*** Opening Provided data ***

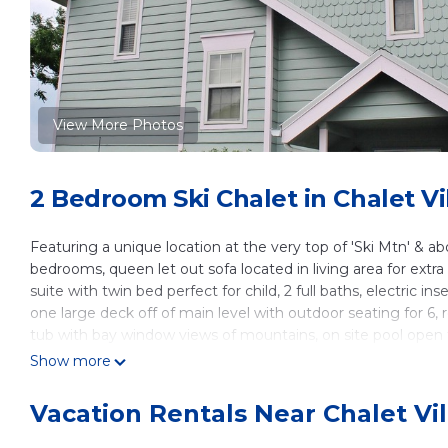
View More Photos
2 Bedroom Ski Chalet in Chalet Vi
Featuring a unique location at the very top of 'Ski Mtn' & abo
bedrooms, queen let out sofa located in living area for extra
suite with twin bed perfect for child, 2 full baths, electric 
one large deck off of main level with outdoor seating for 6, r
tub with bay window views of mountains, on site pool ope
and dryer, 2 flat screen TVs located in king upstairs suite an
Show more
tv, free internet & electric grill. Minutes from skiing and i
Only 35 miles to 'HARRAH'S' Cherokee Casino in NC.
Vacation Rentals Near Chalet Vil
No smoking including vaping devices, no pets, no fireworks,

*** Closing Provided data ***

▶ **What is required**
Please switch "Chalet" to "Cabin" throughout the listing and give its text again with nothing else changed. Leave out the pictures.

▶ **Solution**
View More Photos
2 Bedroom Ski Cabin in Cabin Vi
Featuring a unique location at the very top of 'Ski Mtn' & abo
bedrooms, queen let out sofa located in living area for extra
suite with twin bed perfect for child, 2 full baths, electric 
one large deck off of main level with outdoor seating for 6, r
tub with bay window views of mountains, on site pool ope
and dryer, 2 flat screen TVs located in king upstairs suite an
Show more
tv, free internet & electric grill. Minutes from skiing and i
Only 35 miles to 'HARRAH'S' Cherokee Casino in NC.
Vacation Rentals Near Cabin Vil
No smoking including vaping devices, no pets, no fireworks,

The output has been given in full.